Keep it as a honeypot and run the replacement in a vlaned subnet off the currently owned router.
Looks like RAT

Or it could be torrent running in background or some sync services for any storage app.

iproute2 things you could look at:

ip ne # show the IP/MAC table

ip rule # show the source routing state

ip netns list # show network namespaces

You could also transfer a trusted "ip" binary from another system in case yours is compromised (kernel could be compromised too)

  i agree there have problems.
I mean. Yes, you're pwned. You need to reflash all possible firmware, dd your disks to zeros and start again.. I wouldn't even trust it then, personally.

What's the IP address it was talking to? Maybe we can help find out what it was?

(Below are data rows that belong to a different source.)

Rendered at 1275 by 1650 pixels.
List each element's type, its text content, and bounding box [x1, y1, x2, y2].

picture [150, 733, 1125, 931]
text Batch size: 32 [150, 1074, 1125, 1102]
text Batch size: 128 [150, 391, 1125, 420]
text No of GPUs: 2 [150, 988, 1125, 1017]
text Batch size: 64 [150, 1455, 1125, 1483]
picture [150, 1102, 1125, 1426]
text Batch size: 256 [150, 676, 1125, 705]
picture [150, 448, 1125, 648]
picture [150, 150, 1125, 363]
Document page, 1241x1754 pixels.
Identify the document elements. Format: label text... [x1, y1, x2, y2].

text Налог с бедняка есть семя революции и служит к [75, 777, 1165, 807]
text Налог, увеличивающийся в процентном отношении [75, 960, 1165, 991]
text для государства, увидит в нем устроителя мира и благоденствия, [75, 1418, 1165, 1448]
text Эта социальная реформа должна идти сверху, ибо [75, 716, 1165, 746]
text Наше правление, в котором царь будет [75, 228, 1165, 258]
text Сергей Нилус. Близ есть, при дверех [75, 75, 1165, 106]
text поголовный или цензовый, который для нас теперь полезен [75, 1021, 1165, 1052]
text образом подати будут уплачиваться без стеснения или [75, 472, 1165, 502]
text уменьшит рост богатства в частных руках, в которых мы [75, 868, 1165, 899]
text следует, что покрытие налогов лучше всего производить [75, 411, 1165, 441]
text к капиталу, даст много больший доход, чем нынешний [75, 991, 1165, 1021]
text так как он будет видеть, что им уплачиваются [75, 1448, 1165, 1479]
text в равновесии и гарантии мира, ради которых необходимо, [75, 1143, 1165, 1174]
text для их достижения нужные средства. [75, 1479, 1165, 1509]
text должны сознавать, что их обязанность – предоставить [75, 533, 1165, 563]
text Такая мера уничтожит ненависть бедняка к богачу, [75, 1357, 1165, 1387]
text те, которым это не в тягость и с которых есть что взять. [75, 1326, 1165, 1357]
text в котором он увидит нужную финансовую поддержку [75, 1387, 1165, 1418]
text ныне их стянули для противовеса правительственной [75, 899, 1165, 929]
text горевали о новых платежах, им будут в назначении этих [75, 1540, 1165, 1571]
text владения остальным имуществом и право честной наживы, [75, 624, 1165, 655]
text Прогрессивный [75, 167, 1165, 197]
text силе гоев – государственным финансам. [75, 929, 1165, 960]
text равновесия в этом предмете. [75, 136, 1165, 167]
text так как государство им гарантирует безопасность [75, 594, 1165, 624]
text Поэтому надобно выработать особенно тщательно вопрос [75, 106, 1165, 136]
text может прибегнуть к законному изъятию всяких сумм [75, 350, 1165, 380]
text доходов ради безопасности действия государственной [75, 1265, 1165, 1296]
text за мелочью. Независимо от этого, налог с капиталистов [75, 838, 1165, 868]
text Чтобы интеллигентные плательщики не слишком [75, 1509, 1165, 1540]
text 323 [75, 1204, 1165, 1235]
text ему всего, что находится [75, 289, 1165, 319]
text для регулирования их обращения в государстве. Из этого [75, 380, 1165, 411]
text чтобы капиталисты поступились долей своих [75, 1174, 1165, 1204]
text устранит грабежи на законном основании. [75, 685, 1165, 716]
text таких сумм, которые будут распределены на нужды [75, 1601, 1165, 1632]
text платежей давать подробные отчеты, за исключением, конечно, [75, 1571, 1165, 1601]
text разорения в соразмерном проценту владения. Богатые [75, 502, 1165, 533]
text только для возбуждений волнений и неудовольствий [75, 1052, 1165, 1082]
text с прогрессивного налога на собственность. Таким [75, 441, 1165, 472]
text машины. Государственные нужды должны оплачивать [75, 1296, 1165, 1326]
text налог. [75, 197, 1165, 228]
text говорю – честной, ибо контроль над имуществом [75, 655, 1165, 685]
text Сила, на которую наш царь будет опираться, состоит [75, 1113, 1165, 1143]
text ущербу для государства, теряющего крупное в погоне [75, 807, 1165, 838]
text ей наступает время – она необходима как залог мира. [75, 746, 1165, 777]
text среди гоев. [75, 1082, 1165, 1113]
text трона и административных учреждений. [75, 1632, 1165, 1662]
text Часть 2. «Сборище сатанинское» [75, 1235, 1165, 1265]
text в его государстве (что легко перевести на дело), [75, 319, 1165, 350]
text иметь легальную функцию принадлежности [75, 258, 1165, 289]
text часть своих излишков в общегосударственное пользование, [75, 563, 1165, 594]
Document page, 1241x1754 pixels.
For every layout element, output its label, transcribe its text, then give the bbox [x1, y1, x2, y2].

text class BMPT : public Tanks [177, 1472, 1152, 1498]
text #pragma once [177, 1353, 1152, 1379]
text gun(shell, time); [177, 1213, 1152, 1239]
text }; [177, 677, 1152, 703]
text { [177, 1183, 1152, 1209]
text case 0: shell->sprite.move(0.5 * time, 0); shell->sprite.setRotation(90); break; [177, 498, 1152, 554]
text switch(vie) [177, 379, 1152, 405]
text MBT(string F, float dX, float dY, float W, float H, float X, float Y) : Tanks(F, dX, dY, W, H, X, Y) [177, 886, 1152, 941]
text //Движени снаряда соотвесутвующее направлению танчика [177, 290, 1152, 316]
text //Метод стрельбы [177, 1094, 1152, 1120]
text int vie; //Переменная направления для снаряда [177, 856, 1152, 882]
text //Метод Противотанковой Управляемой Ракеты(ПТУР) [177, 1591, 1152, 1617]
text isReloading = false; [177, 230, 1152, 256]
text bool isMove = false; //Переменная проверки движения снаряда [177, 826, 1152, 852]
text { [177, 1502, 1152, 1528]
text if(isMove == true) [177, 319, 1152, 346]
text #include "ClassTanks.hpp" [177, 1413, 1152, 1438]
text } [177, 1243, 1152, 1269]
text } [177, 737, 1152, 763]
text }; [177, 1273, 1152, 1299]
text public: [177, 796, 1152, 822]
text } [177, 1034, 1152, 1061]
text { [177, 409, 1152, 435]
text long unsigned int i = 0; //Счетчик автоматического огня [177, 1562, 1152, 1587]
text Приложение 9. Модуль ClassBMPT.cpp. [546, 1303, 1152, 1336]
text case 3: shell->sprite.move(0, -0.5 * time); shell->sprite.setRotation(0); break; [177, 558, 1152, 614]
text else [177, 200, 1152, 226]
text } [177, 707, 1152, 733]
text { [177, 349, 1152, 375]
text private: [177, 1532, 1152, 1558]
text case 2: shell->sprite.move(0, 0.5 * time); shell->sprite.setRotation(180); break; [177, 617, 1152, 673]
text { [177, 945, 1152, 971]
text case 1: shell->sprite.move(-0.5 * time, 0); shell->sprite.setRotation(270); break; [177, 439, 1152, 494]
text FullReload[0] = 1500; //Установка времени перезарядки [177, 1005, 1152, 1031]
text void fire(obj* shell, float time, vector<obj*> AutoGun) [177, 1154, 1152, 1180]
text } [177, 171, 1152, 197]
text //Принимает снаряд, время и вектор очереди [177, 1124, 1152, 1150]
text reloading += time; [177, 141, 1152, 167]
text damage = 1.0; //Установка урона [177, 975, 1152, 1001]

If you are to go this far, don't stop at dd-ing disks to zero. Replace the SSD controller firmware as well + BIOS + all firmware everywhere.
Why stop at the firmware? Shred the hardware altogether. /s
… and bury it at least 8 feet deep on land no closer than a mile from your residence.
seems to be careless not to burn current residence to the ground as well
Then salt the earth
I think 6 feet should be enough in most cases, if you're short on time or energy.
Turn off your computer and make sure it powers down,

Drop it in a 35-foot hole in the ground,

Cover it completely, rocks and boulders should be fine...

Pretty sure you could still recover the flash-based memory. Unless you're dropping into acid or lava.
Yeah. That's definitely the plan, but I want to see if there's anything I can learn from the machine before I even do so.

The IP address was 107.122.31.71.

It looks like a consumer IP address (AT&T US); ungood. Either your attacker is unsophisticated and they actually had that IP, or they're bouncing through a pwned machine.

Kill it. Kill it with fire.

Well, I've dug around, there's no hostname associated with it or pointing to it.

There's no obvious connections to any orgs or sites, and no entries in virustotal or abuseipdb, however there is an open port 179 (looks like BGP??).

Its a carrier grade NAT IP for ATT's cellular service, the BGP is likely just the ATT router.
Yeah, I'm now realizing that this might be multicast traffic I'm seeing from another device, and I do use AT&T which is making me think this may not actually be malicious.
Out of curiosity, how do you know it's CGNAT? Is it just because all of AT&T's mobile traffic is through CGNAT?